The input:
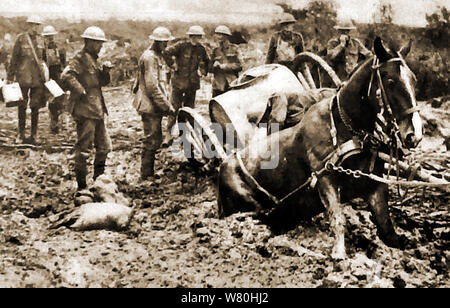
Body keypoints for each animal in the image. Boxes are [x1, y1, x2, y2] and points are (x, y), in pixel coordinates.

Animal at [218, 38, 422, 260]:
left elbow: (387, 227)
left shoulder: (374, 186)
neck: (346, 129)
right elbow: (338, 218)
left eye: (414, 80)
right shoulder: (325, 179)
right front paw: (339, 254)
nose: (414, 134)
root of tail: (224, 164)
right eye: (391, 81)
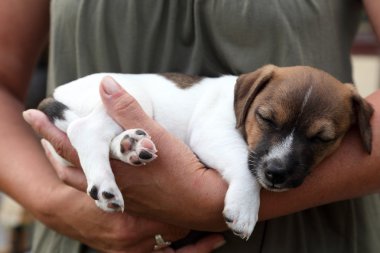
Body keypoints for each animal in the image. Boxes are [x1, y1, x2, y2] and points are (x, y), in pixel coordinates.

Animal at [37, 64, 372, 239]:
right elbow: (244, 163)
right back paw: (106, 186)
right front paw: (245, 206)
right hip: (132, 98)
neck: (240, 107)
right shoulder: (212, 133)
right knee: (84, 130)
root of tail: (56, 93)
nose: (276, 173)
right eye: (266, 118)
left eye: (322, 138)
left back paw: (131, 145)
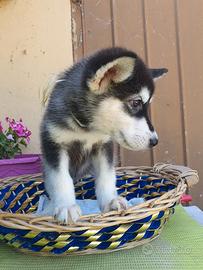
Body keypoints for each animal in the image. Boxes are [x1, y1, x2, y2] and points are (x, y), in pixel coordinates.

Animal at [40, 47, 168, 224]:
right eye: (135, 103)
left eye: (147, 105)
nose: (155, 141)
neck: (86, 129)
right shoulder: (54, 144)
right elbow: (61, 179)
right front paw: (66, 206)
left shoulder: (104, 146)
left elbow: (106, 177)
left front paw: (110, 201)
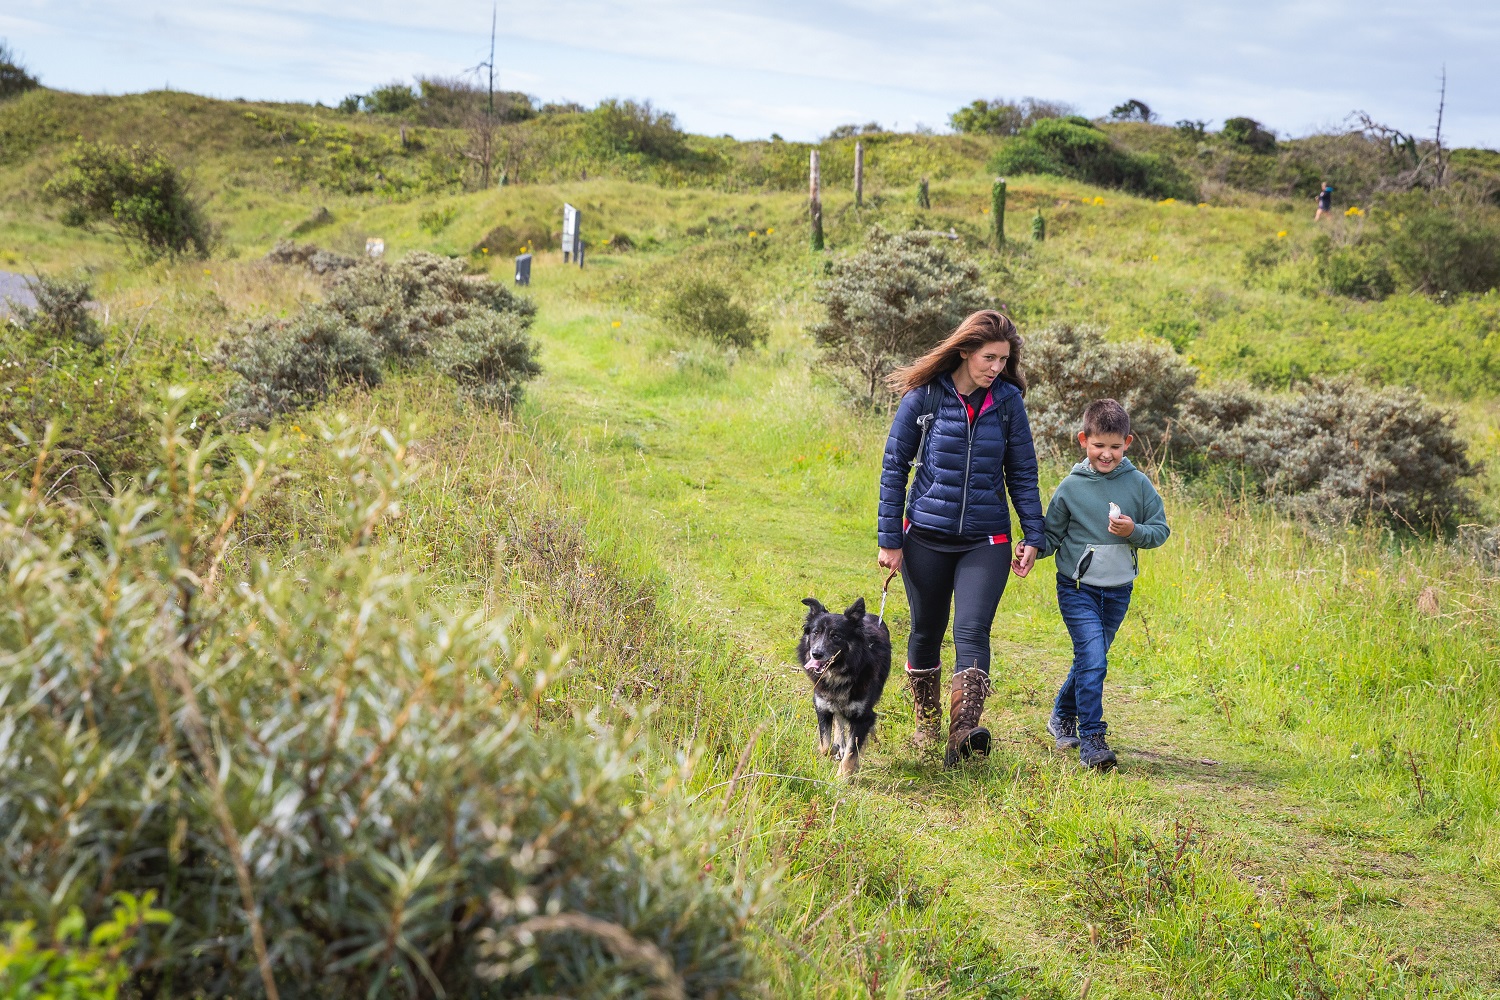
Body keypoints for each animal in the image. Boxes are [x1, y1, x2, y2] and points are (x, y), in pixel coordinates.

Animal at [798, 599, 888, 779]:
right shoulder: (822, 707)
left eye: (836, 636)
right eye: (815, 633)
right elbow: (824, 745)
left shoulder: (863, 717)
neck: (838, 675)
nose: (816, 654)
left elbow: (852, 753)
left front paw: (842, 778)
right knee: (839, 721)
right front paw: (834, 749)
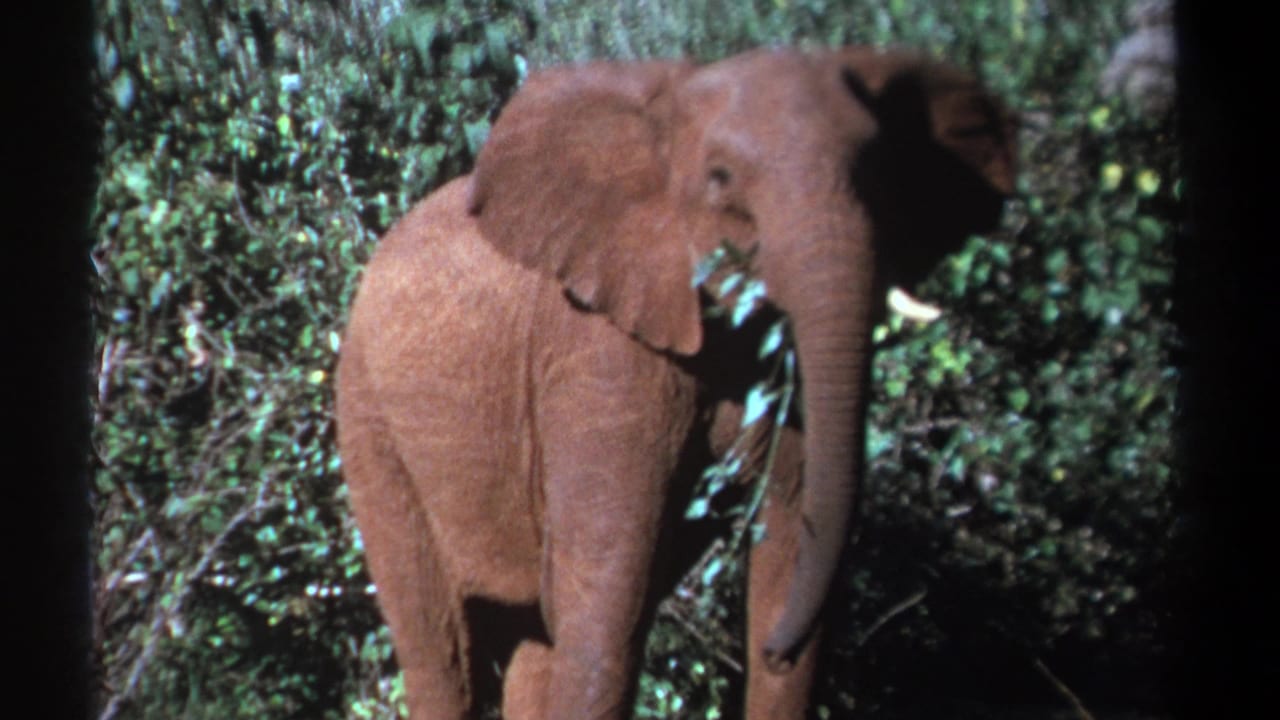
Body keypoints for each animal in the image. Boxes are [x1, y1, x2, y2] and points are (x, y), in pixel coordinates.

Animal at [335, 46, 1016, 720]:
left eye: (878, 174)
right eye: (720, 178)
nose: (773, 650)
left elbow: (790, 541)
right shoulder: (599, 348)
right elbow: (610, 600)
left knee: (532, 639)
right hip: (369, 420)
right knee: (442, 648)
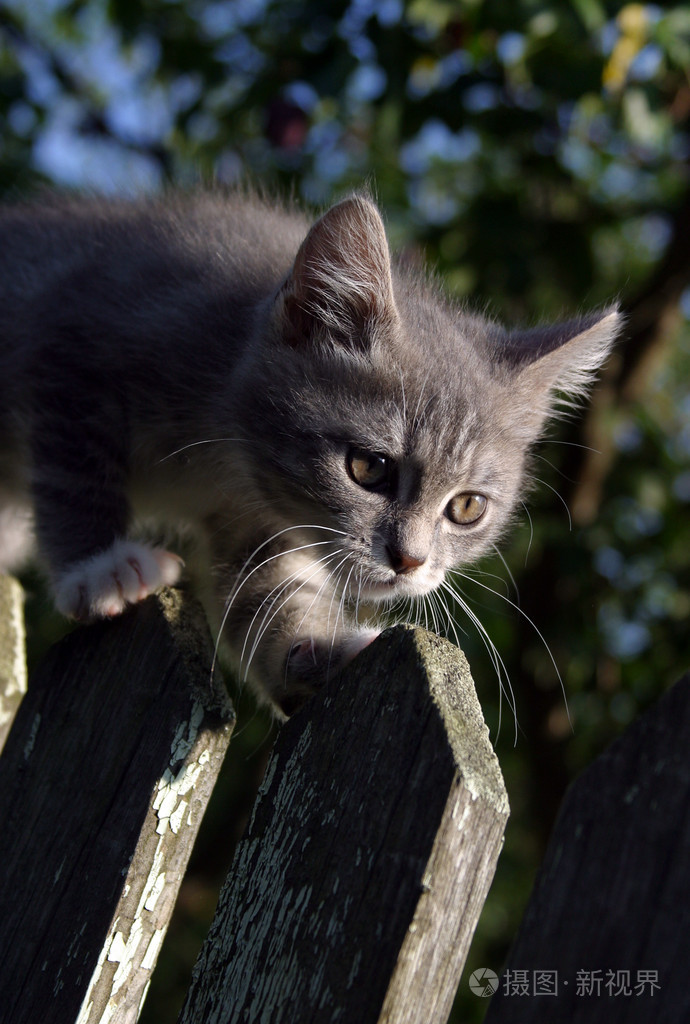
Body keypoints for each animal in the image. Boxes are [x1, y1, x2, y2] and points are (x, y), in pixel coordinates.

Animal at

Try it: Both the line containing "left elbow: (790, 541)" and the last line of the listing above belong in the copy, along with every line between them; retype them exactly and omit the pictures.

Exercise response:
left elbow: (790, 541)
right shoulder: (599, 348)
right elbow: (610, 600)
left knee: (532, 639)
right hip: (369, 420)
right knee: (442, 648)
Body keypoints for each animal in the image. Boxes are [x1, y1, x2, y2] and points are (x, y), in pixel coordinates.

Animal at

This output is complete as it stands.